L'Assemblée nationale à voté dans la nuit de jeudi à vendredi une proposition de loi de portée largement symbolique visant à interdire les "violences éducatives ordinaires", comme les fessées ou gifles.
Le texte, porté par le groupe MoDem, a été adopté en première lecture par 51 voix contre 1. Il vise à inscrire dans le Code civil, à l'article lu lors des mariages, que "l'autorité parentale s'exerce sans violences physiques ou psychologiques". Le texte ne prévoit pas de nouvelles sanctions pénales car elles existent déjà, et a une "visée pédagogique", de l'aveu même de la rapporteure centriste Maud Petit.
Selon la Fondation pour l’Enfance, 85% des parents français ont recours à des violences dites éducatives. La proposition MoDem réclamait au gouvernement un "état des lieux" sur le sujet avant septembre 2019. Les tenants de l'interdiction mettaient notamment en avant, études à l'appui, les conséquences sur la santé physique et mentale des enfants.
Il s'agit, a expliqué la rapporteure, de "mettre un terme définitif à la possibilité pour les juges de reconnaître un droit de correction hérité du XIXe siècle qui n'a pourtant aucune existence en droit pénal".L'interdiction formelle permettrait également à la France d'être "en conformité avec les traités internationaux", alors que le pays a été épinglé à plusieurs reprises sur ce sujet, par le Conseil de l'Europe en 2015 ou le comité des enfants de l'ONU l'année suivante.
La France devient ainsi le 55e Etat à interdire totalement les châtiments corporels, selon l'"Initiative mondiale pour mettre un terme à tous les châtiments corporels sur les enfants", une ONG basée à Londres. La Suède avait légiféré sur le sujet dès 1979.
"Sourires narquois"
Ce n'est pas la première tentative: après plusieurs textes inaboutis, la mesure avait été inscrite dans la loi "Egalité et citoyenneté", mais avait été censurée en janvier 2017 au motif qu'il s'agissait d'un "cavalier législatif", c'est-à-dire d'une disposition sans rapport avec l'objet du projet de loi.
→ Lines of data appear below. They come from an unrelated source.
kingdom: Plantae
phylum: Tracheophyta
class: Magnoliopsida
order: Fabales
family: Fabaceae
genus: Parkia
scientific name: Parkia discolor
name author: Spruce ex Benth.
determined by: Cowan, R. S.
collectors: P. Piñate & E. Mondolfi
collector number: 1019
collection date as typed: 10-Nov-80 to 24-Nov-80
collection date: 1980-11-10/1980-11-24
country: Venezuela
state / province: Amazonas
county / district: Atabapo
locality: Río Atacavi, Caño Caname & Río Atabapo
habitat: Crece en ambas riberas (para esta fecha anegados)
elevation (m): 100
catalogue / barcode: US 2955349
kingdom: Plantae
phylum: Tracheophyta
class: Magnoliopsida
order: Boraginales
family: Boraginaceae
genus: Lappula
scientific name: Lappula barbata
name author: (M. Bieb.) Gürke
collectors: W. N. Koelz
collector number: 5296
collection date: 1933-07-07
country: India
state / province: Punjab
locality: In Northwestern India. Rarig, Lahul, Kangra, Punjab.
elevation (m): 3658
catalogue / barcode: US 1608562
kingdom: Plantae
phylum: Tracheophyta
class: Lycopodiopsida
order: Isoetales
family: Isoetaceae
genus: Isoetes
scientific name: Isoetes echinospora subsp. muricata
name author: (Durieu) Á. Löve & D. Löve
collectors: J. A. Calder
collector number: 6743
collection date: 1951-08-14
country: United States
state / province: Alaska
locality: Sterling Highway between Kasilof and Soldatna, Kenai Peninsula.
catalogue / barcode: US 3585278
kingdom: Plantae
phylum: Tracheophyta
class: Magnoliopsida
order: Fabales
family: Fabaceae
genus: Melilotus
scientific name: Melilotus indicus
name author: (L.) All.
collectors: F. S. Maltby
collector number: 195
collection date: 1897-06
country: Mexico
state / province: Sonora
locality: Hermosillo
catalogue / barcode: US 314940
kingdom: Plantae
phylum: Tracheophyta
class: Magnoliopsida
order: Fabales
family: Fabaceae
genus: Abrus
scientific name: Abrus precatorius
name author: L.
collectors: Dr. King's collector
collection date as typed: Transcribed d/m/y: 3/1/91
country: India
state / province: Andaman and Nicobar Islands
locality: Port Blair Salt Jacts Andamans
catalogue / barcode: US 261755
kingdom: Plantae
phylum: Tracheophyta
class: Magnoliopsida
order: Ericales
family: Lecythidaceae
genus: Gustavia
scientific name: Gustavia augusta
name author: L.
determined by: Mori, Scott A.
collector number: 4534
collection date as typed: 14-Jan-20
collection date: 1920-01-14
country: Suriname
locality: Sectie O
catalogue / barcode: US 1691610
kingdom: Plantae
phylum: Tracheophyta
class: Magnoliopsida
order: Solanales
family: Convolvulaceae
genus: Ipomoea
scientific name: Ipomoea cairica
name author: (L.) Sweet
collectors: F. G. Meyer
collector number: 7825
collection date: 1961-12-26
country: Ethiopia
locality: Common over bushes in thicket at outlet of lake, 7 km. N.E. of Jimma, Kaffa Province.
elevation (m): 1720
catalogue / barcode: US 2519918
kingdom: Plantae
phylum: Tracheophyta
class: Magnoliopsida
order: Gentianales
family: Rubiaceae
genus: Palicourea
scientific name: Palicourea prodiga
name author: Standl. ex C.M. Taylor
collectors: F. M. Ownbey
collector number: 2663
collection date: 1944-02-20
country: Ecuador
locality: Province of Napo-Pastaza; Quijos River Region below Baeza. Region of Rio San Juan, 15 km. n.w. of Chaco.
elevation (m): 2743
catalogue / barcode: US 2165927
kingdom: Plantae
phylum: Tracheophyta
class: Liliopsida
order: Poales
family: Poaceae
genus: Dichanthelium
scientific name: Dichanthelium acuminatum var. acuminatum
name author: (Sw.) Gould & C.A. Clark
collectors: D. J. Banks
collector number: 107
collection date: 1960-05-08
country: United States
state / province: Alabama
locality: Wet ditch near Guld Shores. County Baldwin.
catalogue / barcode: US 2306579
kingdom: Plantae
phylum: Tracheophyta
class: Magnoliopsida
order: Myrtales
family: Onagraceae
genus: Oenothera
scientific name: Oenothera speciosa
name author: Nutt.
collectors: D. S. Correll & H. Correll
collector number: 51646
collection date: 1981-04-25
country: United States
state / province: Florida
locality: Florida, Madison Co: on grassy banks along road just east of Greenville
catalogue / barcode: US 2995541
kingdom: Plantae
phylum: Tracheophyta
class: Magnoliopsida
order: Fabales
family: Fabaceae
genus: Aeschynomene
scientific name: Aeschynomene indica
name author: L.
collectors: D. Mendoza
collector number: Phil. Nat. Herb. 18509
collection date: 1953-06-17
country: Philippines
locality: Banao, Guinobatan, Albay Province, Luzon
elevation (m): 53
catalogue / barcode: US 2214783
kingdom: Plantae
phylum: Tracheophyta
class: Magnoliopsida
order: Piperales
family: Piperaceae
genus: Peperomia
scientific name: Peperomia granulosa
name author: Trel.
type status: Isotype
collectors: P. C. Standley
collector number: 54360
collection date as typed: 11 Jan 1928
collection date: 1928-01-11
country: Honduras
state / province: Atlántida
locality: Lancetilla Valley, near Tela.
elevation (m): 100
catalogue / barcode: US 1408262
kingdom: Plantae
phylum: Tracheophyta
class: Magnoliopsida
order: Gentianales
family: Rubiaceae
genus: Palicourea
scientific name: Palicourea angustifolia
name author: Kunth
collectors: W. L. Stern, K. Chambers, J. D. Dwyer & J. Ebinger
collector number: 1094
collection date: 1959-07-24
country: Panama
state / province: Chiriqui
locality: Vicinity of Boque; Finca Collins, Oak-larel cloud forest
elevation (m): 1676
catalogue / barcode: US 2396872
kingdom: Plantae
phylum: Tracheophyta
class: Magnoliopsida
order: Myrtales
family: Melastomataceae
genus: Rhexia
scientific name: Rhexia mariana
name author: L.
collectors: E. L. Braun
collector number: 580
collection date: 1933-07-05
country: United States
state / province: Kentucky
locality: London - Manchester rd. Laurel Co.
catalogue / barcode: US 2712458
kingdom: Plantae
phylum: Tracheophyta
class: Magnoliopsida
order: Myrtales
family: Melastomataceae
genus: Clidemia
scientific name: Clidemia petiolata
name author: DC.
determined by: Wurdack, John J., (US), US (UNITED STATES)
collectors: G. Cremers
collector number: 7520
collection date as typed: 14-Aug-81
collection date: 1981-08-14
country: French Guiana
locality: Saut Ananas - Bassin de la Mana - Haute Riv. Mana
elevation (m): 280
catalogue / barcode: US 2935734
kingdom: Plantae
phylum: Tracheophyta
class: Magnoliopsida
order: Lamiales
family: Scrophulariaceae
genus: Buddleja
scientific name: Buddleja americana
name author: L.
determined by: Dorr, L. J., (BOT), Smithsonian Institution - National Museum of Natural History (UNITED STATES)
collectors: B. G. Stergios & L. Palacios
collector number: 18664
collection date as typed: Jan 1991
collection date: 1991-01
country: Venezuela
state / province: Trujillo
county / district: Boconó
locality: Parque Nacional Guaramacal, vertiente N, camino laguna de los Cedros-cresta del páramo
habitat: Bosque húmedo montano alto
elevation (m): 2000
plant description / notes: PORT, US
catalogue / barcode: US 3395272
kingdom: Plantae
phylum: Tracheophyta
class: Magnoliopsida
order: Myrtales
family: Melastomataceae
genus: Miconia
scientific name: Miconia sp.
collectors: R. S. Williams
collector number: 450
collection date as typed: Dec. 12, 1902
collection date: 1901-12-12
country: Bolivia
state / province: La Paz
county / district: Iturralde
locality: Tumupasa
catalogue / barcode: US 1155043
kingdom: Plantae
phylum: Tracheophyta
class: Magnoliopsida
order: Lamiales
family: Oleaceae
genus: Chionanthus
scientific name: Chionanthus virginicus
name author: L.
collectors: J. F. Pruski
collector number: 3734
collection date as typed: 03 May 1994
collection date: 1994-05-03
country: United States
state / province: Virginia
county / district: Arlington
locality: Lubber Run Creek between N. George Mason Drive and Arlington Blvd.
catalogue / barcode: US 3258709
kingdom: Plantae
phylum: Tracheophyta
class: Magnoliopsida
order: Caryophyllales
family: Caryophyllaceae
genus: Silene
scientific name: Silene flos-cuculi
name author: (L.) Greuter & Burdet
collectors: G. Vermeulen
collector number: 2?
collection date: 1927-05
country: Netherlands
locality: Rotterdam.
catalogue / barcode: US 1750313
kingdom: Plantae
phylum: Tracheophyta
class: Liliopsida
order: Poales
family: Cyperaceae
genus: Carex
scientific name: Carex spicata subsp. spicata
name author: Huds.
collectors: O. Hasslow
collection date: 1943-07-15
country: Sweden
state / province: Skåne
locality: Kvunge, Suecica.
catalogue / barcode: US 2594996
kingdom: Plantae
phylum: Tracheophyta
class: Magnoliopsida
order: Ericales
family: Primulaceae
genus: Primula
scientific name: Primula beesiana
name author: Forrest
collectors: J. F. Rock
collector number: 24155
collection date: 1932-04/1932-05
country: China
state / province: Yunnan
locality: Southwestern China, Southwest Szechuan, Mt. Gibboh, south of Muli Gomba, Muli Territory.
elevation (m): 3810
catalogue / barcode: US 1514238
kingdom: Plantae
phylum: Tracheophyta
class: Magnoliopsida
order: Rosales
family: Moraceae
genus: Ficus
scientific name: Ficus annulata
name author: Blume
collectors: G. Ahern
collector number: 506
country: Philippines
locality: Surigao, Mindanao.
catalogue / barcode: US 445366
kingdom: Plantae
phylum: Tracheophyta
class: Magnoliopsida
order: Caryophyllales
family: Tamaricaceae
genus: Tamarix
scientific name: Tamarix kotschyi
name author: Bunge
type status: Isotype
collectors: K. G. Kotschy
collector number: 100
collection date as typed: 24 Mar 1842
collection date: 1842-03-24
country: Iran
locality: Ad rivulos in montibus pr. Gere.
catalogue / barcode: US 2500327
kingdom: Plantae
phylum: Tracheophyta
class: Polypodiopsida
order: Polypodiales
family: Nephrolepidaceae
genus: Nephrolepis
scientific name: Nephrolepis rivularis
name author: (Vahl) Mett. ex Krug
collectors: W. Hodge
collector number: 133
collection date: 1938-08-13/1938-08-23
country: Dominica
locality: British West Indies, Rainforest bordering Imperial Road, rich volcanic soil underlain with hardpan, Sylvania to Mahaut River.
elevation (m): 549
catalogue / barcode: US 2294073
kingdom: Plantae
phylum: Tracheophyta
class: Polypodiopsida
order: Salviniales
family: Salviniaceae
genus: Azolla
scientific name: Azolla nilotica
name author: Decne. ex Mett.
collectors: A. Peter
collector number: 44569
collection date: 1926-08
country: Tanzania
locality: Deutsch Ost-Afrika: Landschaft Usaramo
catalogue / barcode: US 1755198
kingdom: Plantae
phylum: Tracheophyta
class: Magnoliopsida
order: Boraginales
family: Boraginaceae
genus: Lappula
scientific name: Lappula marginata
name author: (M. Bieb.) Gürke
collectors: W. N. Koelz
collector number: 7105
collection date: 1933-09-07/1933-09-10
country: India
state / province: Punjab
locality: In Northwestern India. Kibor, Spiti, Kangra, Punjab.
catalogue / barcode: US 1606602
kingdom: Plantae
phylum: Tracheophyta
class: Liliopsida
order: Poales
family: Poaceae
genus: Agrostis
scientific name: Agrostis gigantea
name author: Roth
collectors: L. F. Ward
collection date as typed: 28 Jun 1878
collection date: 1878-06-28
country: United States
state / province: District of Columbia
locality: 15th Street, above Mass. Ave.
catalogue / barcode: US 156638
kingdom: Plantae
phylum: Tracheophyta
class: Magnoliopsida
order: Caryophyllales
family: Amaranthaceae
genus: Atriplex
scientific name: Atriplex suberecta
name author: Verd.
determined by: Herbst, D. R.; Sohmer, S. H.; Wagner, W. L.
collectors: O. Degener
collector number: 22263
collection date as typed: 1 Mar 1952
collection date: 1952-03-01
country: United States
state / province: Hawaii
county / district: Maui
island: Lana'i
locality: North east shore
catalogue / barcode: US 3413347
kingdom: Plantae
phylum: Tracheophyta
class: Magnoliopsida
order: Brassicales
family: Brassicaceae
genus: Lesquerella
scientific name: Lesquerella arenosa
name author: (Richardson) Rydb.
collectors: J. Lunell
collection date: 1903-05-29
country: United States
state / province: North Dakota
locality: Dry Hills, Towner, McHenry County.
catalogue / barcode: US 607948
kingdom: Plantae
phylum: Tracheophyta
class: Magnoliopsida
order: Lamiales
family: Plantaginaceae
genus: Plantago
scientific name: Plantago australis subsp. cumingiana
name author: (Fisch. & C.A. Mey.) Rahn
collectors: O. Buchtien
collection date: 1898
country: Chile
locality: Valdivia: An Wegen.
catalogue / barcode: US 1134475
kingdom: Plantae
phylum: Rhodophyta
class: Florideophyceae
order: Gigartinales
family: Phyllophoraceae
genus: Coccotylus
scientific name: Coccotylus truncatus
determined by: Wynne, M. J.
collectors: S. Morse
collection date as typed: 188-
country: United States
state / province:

Outre le soutien du gouvernement, le texte MoDem avait l'appui de différentes organisations (Fondation pour l'Enfance, Association STOP VEO...) ou du Défenseur des droits, Jacques Toubon qui a défendu "un signal politique fort" afin de changer les mentalités.Mais dès les débats en commission, des élus de droite et d'extrême droite avaeint dénoncé une "ingérence" dans la vie des familles et l'"ineptie", voire le "ridicule" de la proposition.
Julien Dive (LR) avait aussi pointé "l'ironie de l'histoire" de voir ce texte porté par un parti dont le président, François Bayrou, avait giflé un enfant pendant la campagne présidentielle de 2002. La rapporteure lui avait rétorqué que cet enfant, qui avait tenté de faire les poches du leader centriste, était "devenu délinquant". "Donc CQFD, au MoDem nous avons testé la gifle, nous avons constaté que ça ne marche pas!", avait-elle lancé dans un "clin d'oeil".